Handspeak is an innovative AI-powered application that uses computer vision and machine learning to recognize and translate American Sign Language (ASL) in real-time. Inspired by my experience in BCHACKS 2024, where another team used computer vision and led me to research it on my own, this project started as a school assignment in early 2025 and has evolved into a comprehensive personal project that recognizes all 26 ASL letters, including motion-based letters like J and Z.

Key Features

Real-time sign language recognition using webcam
Complete support for all 26 ASL letters including motion-based letters (J, Z)
Advanced hand landmark detection and tracking
Live translation to text and speech output
Computer vision-based gesture recognition
Cross-platform compatibility

Technical Implementation

The system leverages advanced computer vision techniques with OpenCV for hand detection and tracking, combined with machine learning models for gesture classification. The application processes video frames in real-time to detect hand gestures and classify them into corresponding ASL letters, with special handling for motion-based letters like J and Z.

Key technical components include:

MediaPipe for precise hand landmark detection
Custom CNN model trained on ASL letter datasets
Real-time video processing pipeline
Motion tracking for dynamic gestures (J, Z)
Text-to-speech integration
User interface built with Tkinter

Project Journey & Results

What started as a hackathon-inspired school project has grown into a comprehensive personal project that demonstrates advanced computer vision and machine learning capabilities.
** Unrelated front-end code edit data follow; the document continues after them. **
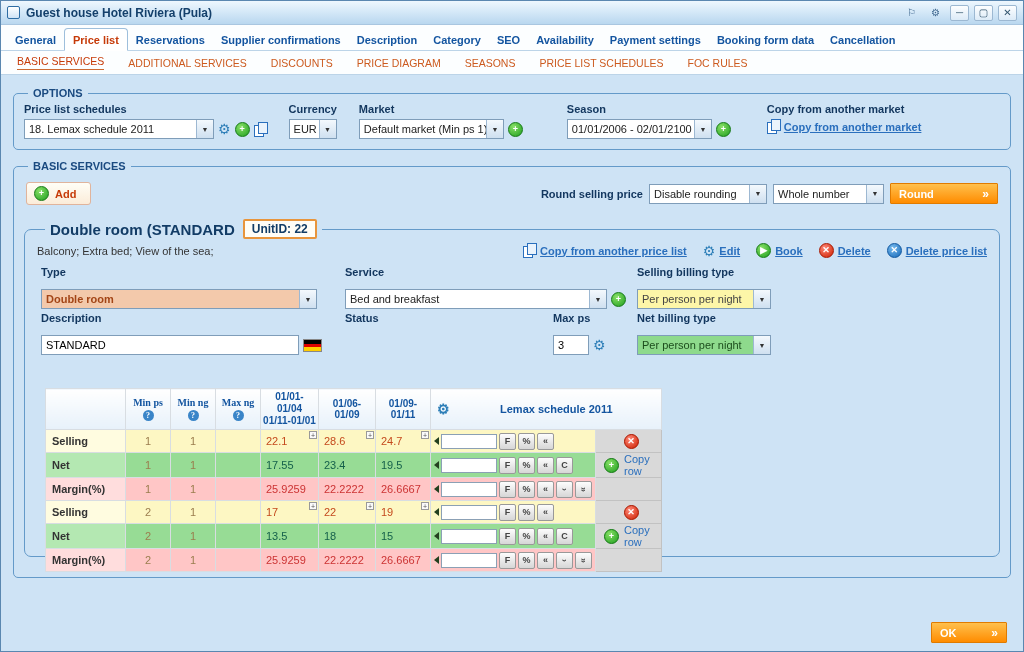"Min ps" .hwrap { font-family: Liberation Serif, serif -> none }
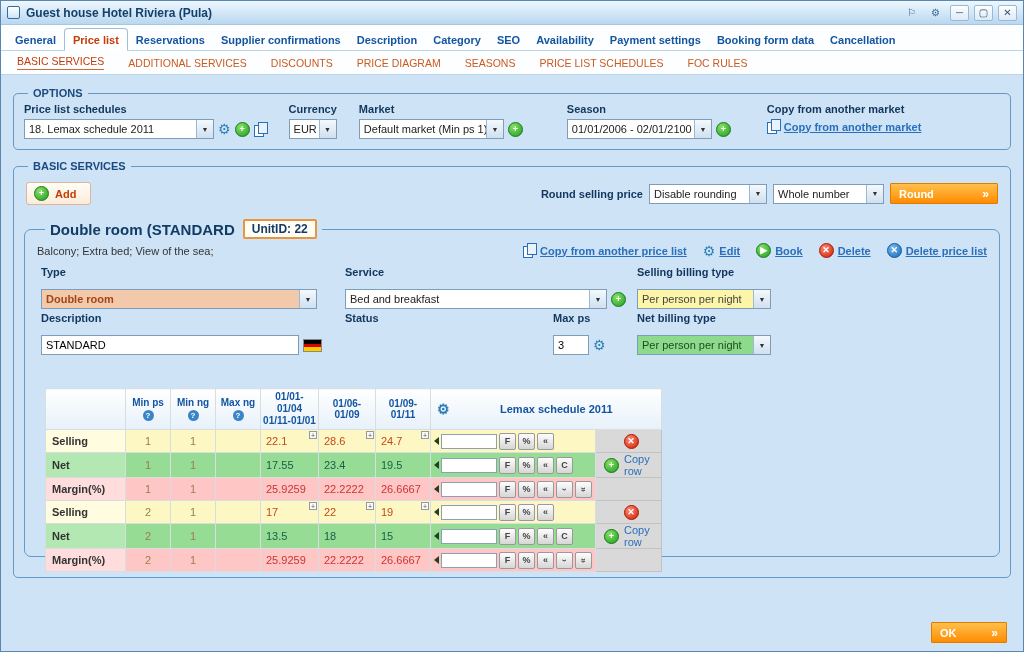"Selling" .price-table td { height: 23px -> 30px }
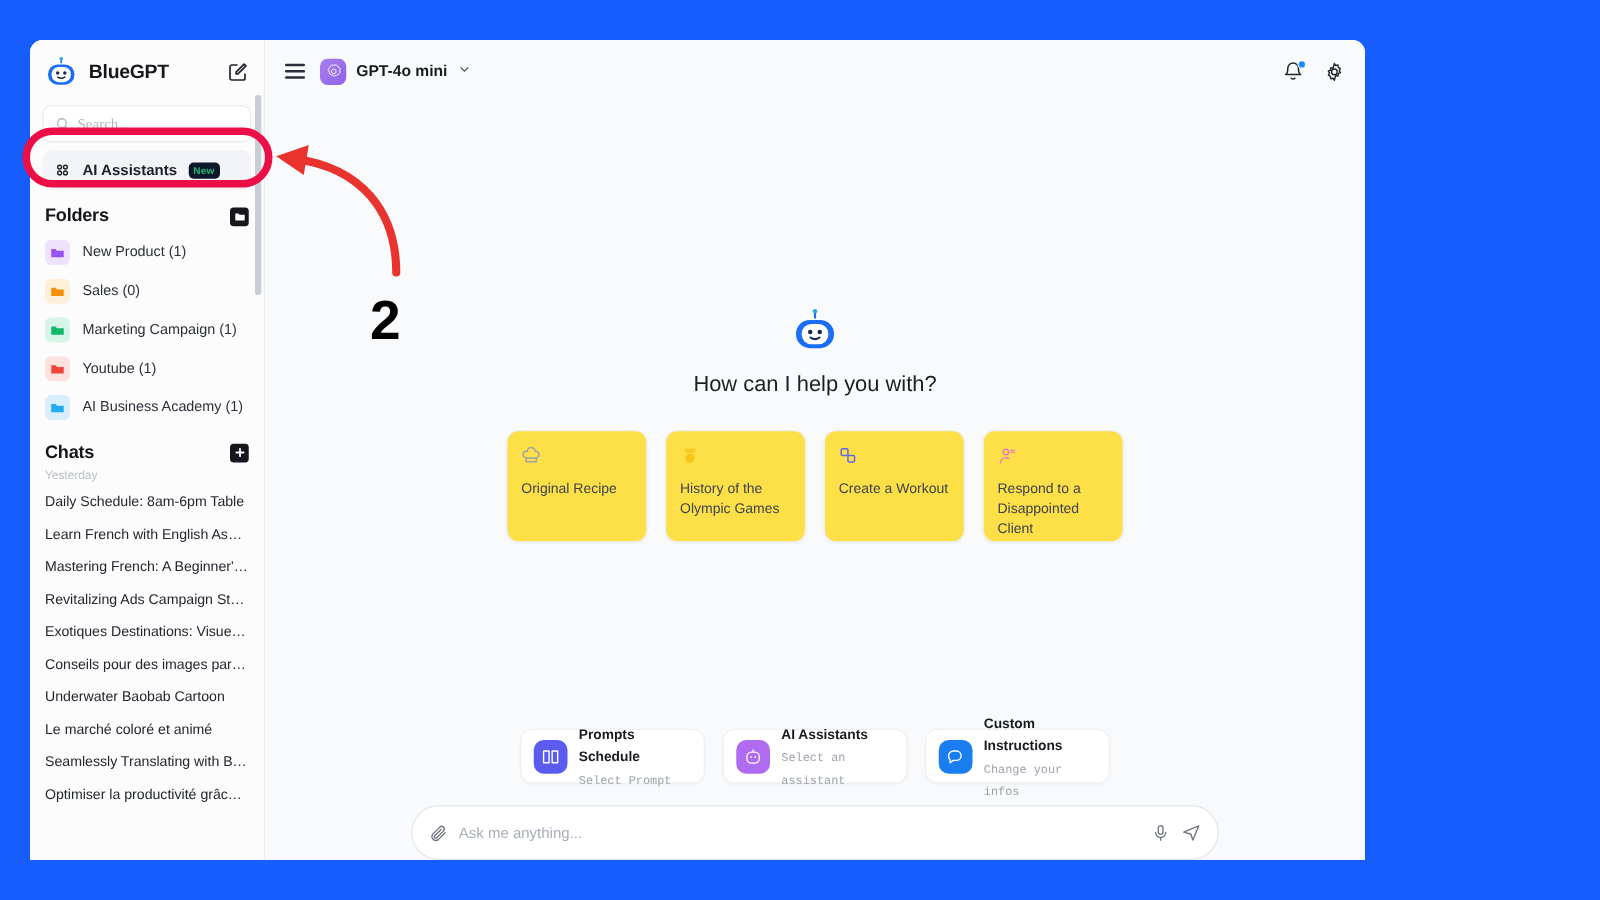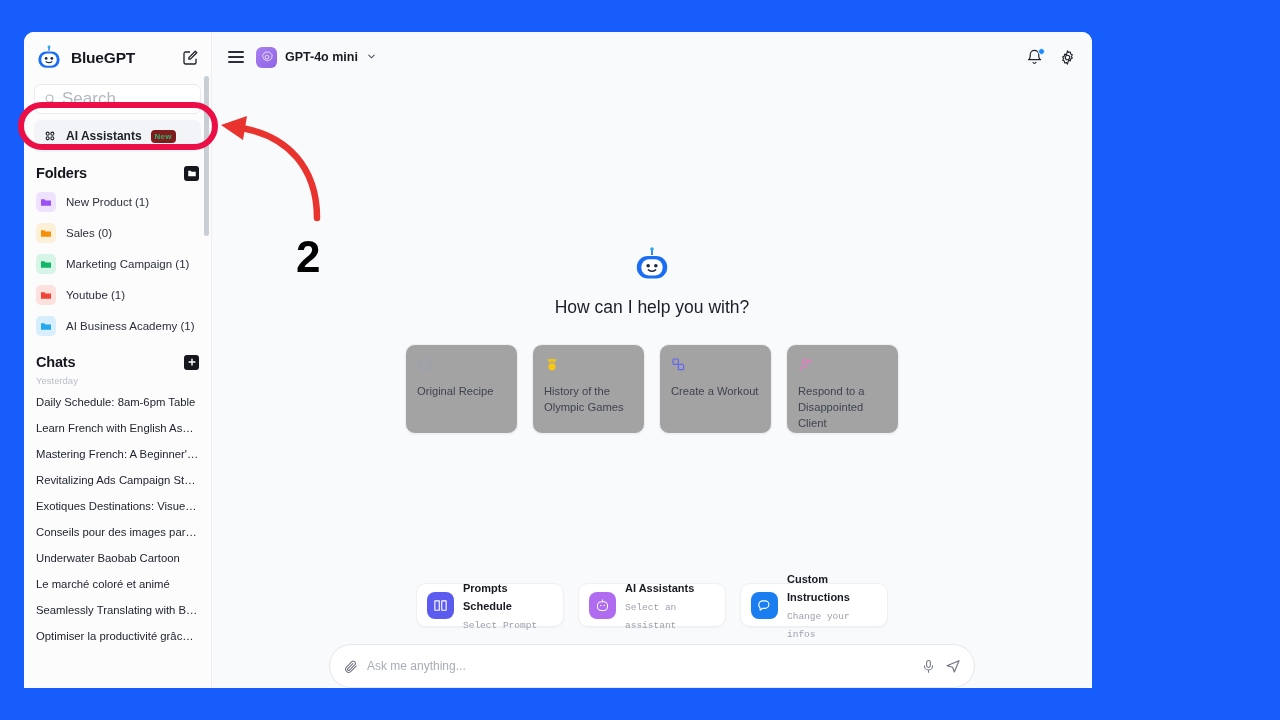"Search..." .search-box span.ph { font-family: none -> Liberation Serif, serif; font-size: 17px -> 12px }
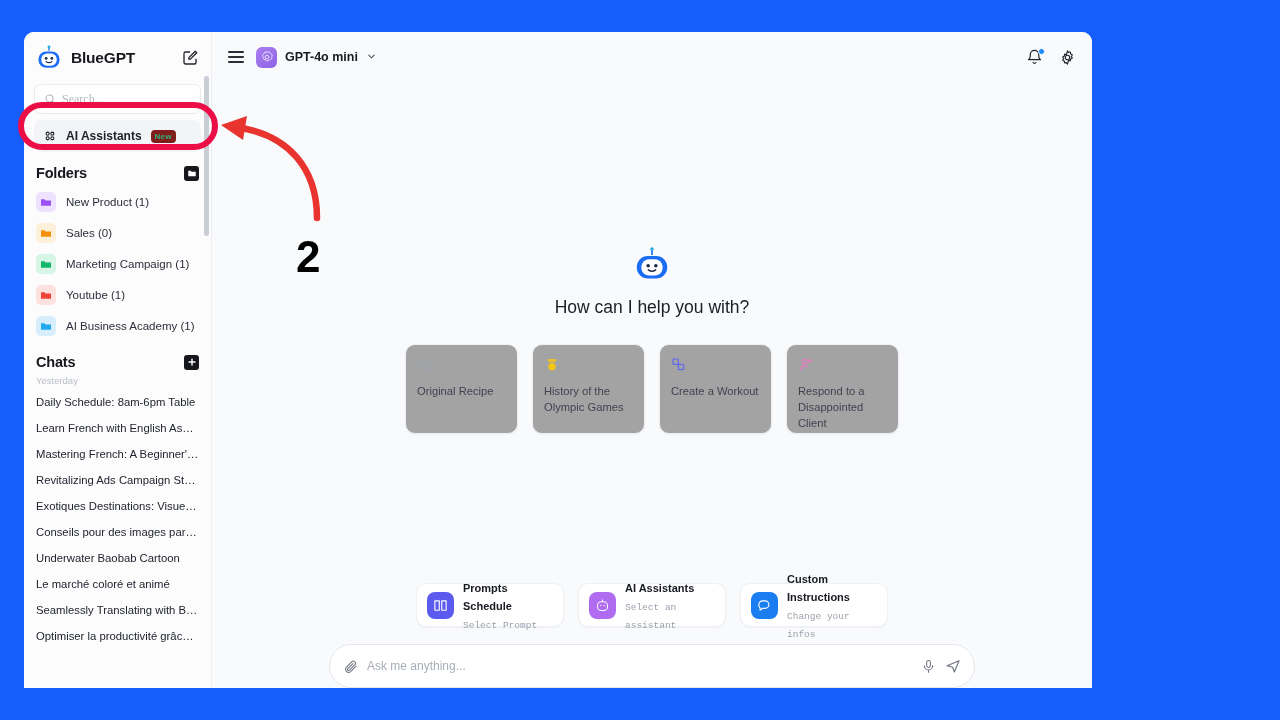"New" .badge-new { background: #7f1d1d -> #0f172a }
The system successfully recognizes all 26 ASL letters, including the challenging motion-based letters J and Z, showcasing the potential of AI in accessibility and inclusive technology.

The application has been tested with various lighting conditions and hand positions, showing robust performance across different environments. The project represents a significant technical achievement in real-time gesture recognition and serves as a foundation for future expansion into more complex ASL vocabulary and sentence-level recognition.